Monday, February 12, 2007

Suficientemente feliz

“És feliz?” perguntas-me hoje. “Sou, sou suficientemente feliz”, respondo logo. Depressa. Temendo que a hesitação me atraiçoe. Temendo que me leias o tom de voz. Temendo que me adivinhes tremendamente triste. E concluas que o nosso amor não chega para me fazer feliz. Ou que o nosso amor me deixa neste estado letárgico de tristeza. Hoje não sei responder com toda a verdade a essa pergunta. Hoje até uma parte da verdade me escapa. Não sei, amor. Acho que suficientemente feliz até não é mau. Já me senti pior. E já quase me esqueci de algum dia me ter sentido melhor. Não sei bem em que lugar me encontro na escala da felicidade. Nunca pensei muito sobre isso. Se calhar prefiro nem saber. Mais vale deixar a ferida sarar ao invés de tirar-lhe a crosta. Ou então (quem sabe?) fazer outro curativo...
Mas tu insistes. “Porque deixaste de falar comigo?” Desfaço em muitos bocados um lenço de papel, enquanto penso numa resposta que fira menos os teus sentidos. Nada do que me ocorre se afigura adequado. Que devo responder-te? Que se me calaram as palavras. Que já não tenho coisas bonitas para dizer-te. Que - acredita - não queres ouvir o que tenho para falar. Que se falar não vou calar-me durante muito tempo. Que afinal são tantas as palavras que tenho para dizer. E dizer-te. Tantas. Atabalhoadas de tantas.
Impaciente com o meu silêncio, voltas à carga: “Antes contavas-me tudo...” É verdade, houve tempos em que simplesmente vomitava palavras. A maior parte das vezes sem as filtrar. Sem as pensar. Era tal a incontinência que falava por cima dos restantes interlocutores. Tu não eras excepção. Tão obstinada estava em despejar ideias que mal te escutava. E quando o fazia era sempre à procura de mote para a minha ladaínha.
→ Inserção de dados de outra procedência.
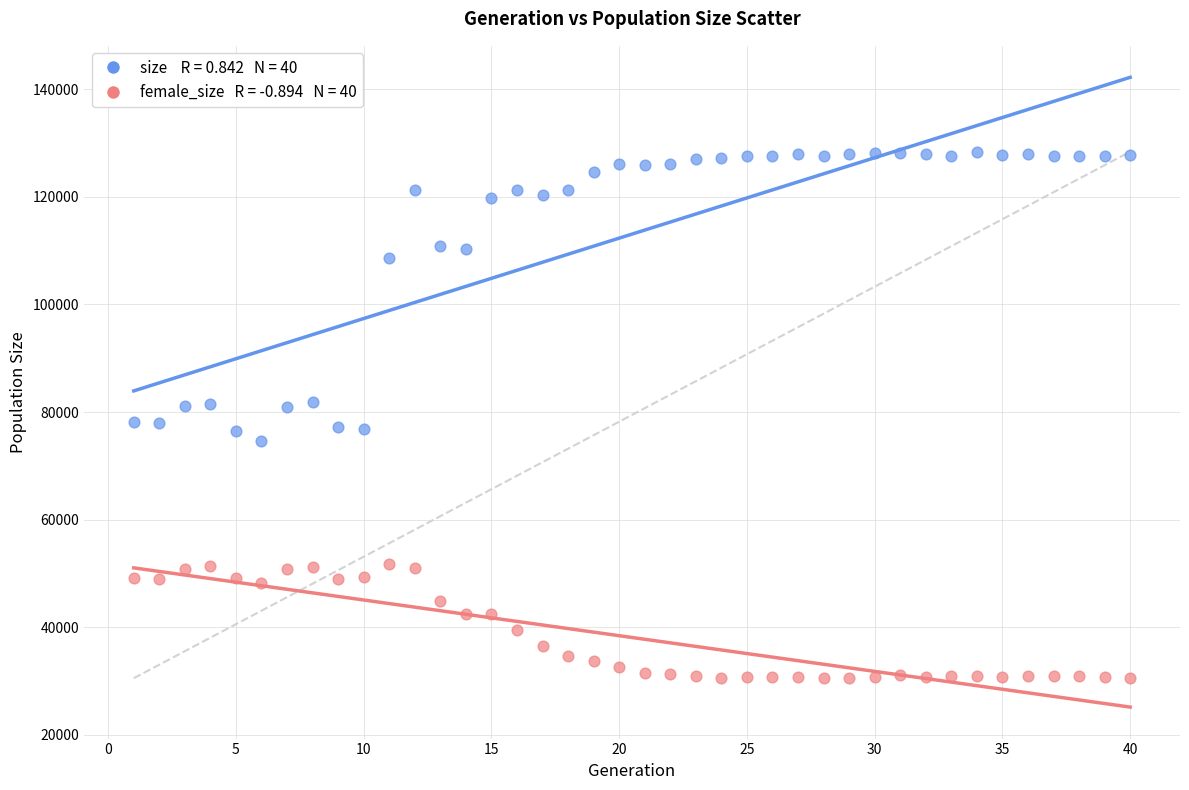

Across all data points, what is the range of X values (max minus min)?

39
Até que houve um dia que me chamaste à atenção. Lembras-te? Disseste-me que não te ouvia? Que nem olhava nos teus olhos quando falavas? Tinhas razão, amor. Toda a razão, concluí, depois de uma breve intro e retrospectiva. Jurei então - a ti e a mim - que ia mudar. Que ia passar a escutar-te. E a escutar-me. E, por isso, a falar menos. Ou melhor, a dizer menos palavras. Nem que tivesse de tomar ansiolíticos para acalmar tamanha verborreia. Não foi preciso recorrer a tais métodos. Aos poucos, aprendi simplesmente a descentralizar o meu mundo. A expandir para fora do umbigo. A olhar à volta. Devo isso a ti, amor. É verdade. Ensinaste-me a olhar à volta. A sair da minha concha de egoísmo e vaidade.
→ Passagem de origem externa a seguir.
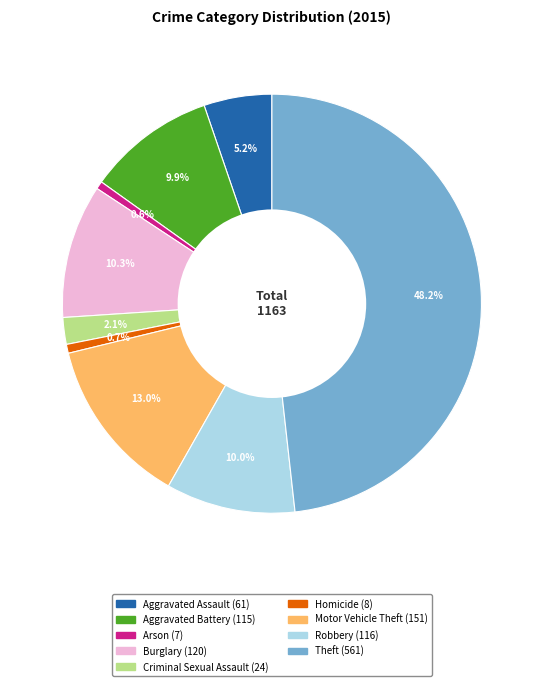

How many slices are in this pie chart?

9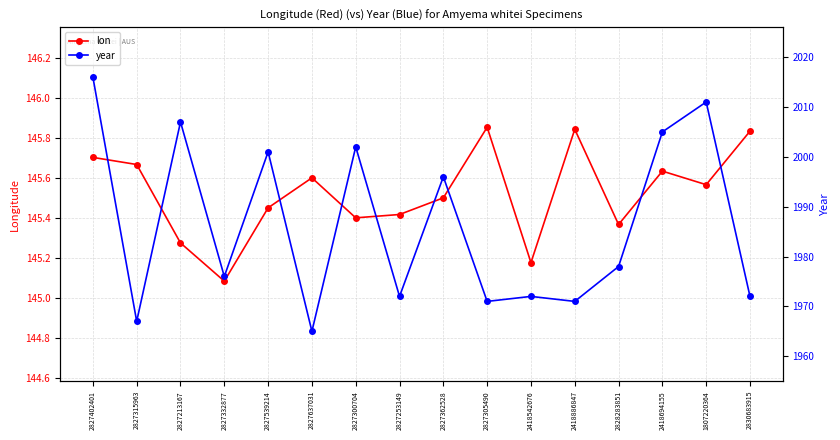

At how many categories does at least one series exceed 1925?

16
E porque os teus olhos insistem numa explicação, concedo: “Falava muito mas dizia pouco. Na verdade, foram muitas as palavras que reprimi... Mesmo no tempo em que não me calava. Falava, falava, falava. Para ocultar o medo de falar. Entendes?” Olhas-me surpreendido. Como se me visses pela primeira vez. Como se, de repente, me descobrisses estranha. Vou ao encontro da tua expressão incrédula e, com um abraço, peço que me deixes em paz. Que não ouses despir-me a alma.
O que me apetece mesmo é chorar. Em alta voz. Chorar simplesmente. Chorar como uma criança que se perdeu dos pais e assustou-se. Chorar o choro perdido. Chorar o medo de perder-te. Urge saber se estamos a tempo de salvar o diálogo. E o amor. Não digo nada. Não sou capaz. Invade-me uma amnésia de palavras. Como te amo! Por que deixámos crescer o fosso entre nós? Faz-me recuperar a memória do tempo em que amávamos como se não houvesse outro dia. Lembras-te de quando nos sentíamos capazes de tocar o céu? Quando achávamos que ia ser para sempre. Que o encantamento era eterno. E ai de quem se atrevesse a questionar o rosa da atmosfera. Como nos bastavamos! O resto era acessório. Mesmo quando não era.
Entre a divagação e o saudosismo, deixo escapar: “Não quero perder-te...” E porque em ti os olhos brilham e o rosto sorri, fico com a certeza da reciprocidade do amor. E percebo no mesmo instante o quanto sou feliz. Mais do que o suficiente.